Collected data:

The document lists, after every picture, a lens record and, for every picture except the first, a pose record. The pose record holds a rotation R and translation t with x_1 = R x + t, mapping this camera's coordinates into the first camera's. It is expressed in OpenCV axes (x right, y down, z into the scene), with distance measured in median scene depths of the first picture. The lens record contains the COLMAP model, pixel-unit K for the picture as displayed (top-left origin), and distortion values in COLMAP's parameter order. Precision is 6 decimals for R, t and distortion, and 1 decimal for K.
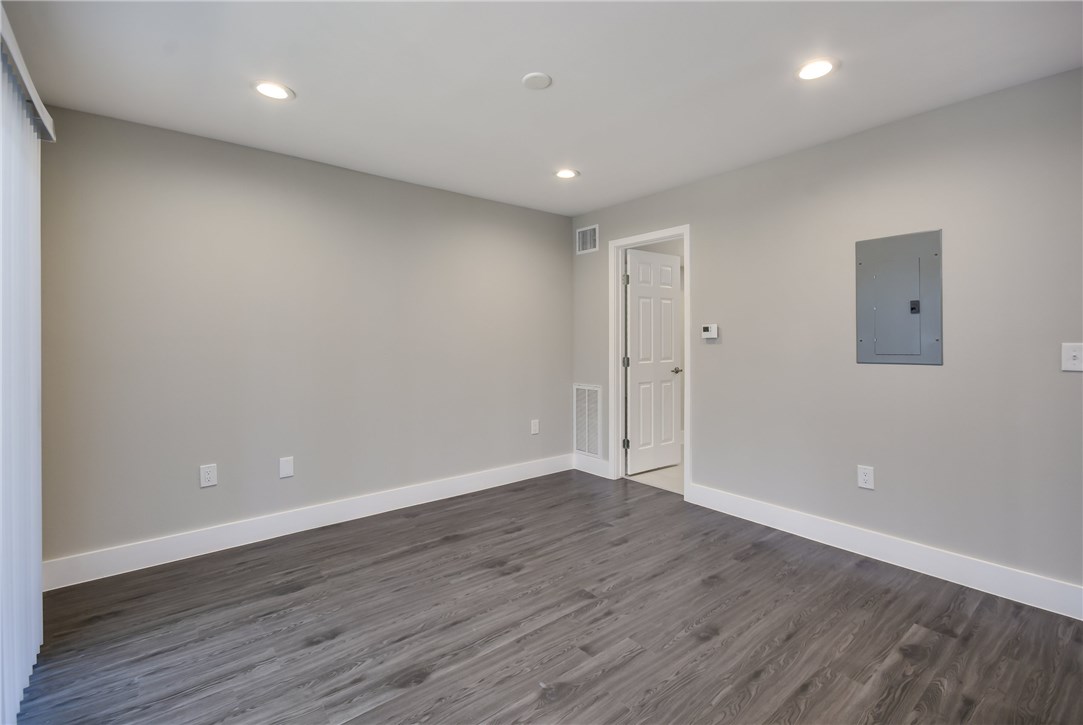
lens RADIAL K [[472.7, 0, 545.2], [0, 472.7, 354.8], [0, 0, 1]] dist [0.016469, 0.000896]
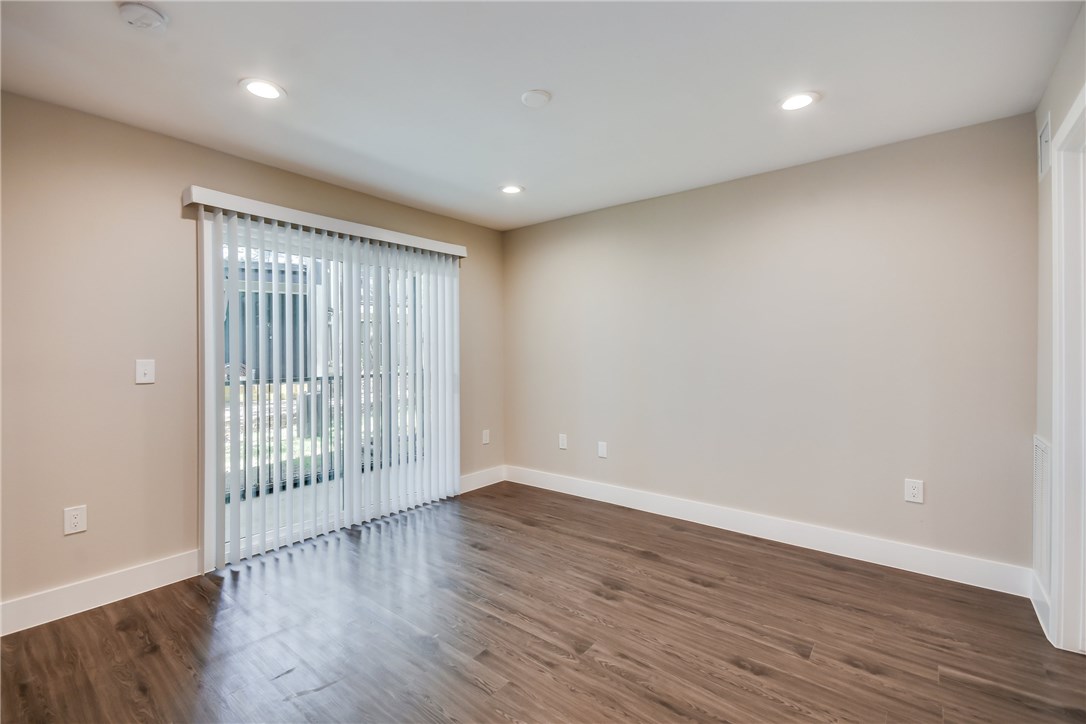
lens RADIAL K [[474.0, 0, 538.1], [0, 474.0, 355.4], [0, 0, 1]] dist [0.016469, 0.000896]
pose [[0.210650, 0.005332, -0.977547, 0.812796], [-0.019573, 0.999808, 0.001236, -0.025407], [0.977366, 0.018873, 0.210714, 0.638766]]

Your goal: Reproduce the entire listing above with "pose record" switched to "extrinsics record" at each occurrence and every other detail unchanged. Leave the pictures out of the reproduction.

Solved exercise:
The document lists, after every picture, a lens record and, for every picture except the first, a extrinsics record. The extrinsics record holds a rotation R and translation t with x_1 = R x + t, mapping this camera's coordinates into the first camera's. It is expressed in OpenCV axes (x right, y down, z into the scene), with distance measured in median scene depths of the first picture. The lens record contains the COLMAP model, pixel-unit K for the picture as displayed (top-left origin), and distortion values in COLMAP's parameter order. Precision is 6 decimals for R, t and distortion, and 1 decimal for K.
lens RADIAL K [[472.7, 0, 545.2], [0, 472.7, 354.8], [0, 0, 1]] dist [0.016469, 0.000896]
lens RADIAL K [[474.0, 0, 538.1], [0, 474.0, 355.4], [0, 0, 1]] dist [0.016469, 0.000896]
pose [[0.210650, 0.005332, -0.977547, 0.812796], [-0.019573, 0.999808, 0.001236, -0.025407], [0.977366, 0.018873, 0.210714, 0.638766]]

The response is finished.